→ Brief: For every row, render its text as a JSON list of strings with one string per line, leaving out any blank lines.
[Opening Supplied entries section]
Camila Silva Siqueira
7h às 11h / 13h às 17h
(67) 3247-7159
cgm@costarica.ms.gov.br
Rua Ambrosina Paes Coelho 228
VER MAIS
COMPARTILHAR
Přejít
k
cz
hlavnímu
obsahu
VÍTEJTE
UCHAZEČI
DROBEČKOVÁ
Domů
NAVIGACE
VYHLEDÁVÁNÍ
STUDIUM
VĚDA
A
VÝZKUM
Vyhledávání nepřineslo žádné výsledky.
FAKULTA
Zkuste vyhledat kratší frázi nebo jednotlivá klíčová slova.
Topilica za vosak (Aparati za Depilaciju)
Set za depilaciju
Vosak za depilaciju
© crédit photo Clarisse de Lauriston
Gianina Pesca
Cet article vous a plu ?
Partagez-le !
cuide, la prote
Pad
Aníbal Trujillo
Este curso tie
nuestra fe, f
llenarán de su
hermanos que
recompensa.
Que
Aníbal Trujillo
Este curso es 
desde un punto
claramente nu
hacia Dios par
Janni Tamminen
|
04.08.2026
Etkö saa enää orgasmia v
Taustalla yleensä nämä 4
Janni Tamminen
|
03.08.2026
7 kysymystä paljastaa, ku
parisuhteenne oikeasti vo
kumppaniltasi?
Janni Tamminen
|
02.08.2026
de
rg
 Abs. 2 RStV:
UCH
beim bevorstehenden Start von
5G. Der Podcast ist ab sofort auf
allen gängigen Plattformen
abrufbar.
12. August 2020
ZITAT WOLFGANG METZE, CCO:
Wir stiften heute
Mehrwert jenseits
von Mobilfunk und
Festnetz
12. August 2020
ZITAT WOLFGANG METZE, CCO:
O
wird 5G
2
[Closing Supplied entries section]
→ Response below:
[
  "Camila Silva Siqueira",
  "7h às 11h / 13h às 17h",
  "(67) 3247-7159",
  "cgm@costarica.ms.gov.br",
  "Rua Ambrosina Paes Coelho 228",
  "VER MAIS",
  "COMPARTILHAR",
  "Přejít",
  "k",
  "cz",
  "hlavnímu",
  "obsahu",
  "VÍTEJTE",
  "UCHAZEČI",
  "DROBEČKOVÁ",
  "Domů",
  "NAVIGACE",
  "VYHLEDÁVÁNÍ",
  "STUDIUM",
  "VĚDA",
  "A",
  "VÝZKUM",
  "Vyhledávání nepřineslo žádné výsledky.",
  "FAKULTA",
  "Zkuste vyhledat kratší frázi nebo jednotlivá klíčová slova.",
  "Topilica za vosak (Aparati za Depilaciju)",
  "Set za depilaciju",
  "Vosak za depilaciju",
  "© crédit photo Clarisse de Lauriston",
  "Gianina Pesca",
  "Cet article vous a plu ?",
  "Partagez-le !",
  "cuide, la prote",
  "Pad",
  "Aníbal Trujillo",
  "Este curso tie",
  "nuestra fe, f",
  "llenarán de su",
  "hermanos que",
  "recompensa.",
  "Que",
  "Aníbal Trujillo",
  "Este curso es ",
  "desde un punto",
  "claramente nu",
  "hacia Dios par",
  "Janni Tamminen",
  "|",
  "04.08.2026",
  "Etkö saa enää orgasmia v",
  "Taustalla yleensä nämä 4",
  "Janni Tamminen",
  "|",
  "03.08.2026",
  "7 kysymystä paljastaa, ku",
  "parisuhteenne oikeasti vo",
  "kumppaniltasi?",
  "Janni Tamminen",
  "|",
  "02.08.2026",
  "de",
  "rg",
  " Abs. 2 RStV:",
  "UCH",
  "beim bevorstehenden Start von",
  "5G. Der Podcast ist ab sofort auf",
  "allen gängigen Plattformen",
  "abrufbar.",
  "12. August 2020",
  "ZITAT WOLFGANG METZE, CCO:",
  "Wir stiften heute",
  "Mehrwert jenseits",
  "von Mobilfunk und",
  "Festnetz",
  "12. August 2020",
  "ZITAT WOLFGANG METZE, CCO:",
  "O",
  "wird 5G",
  "2"
]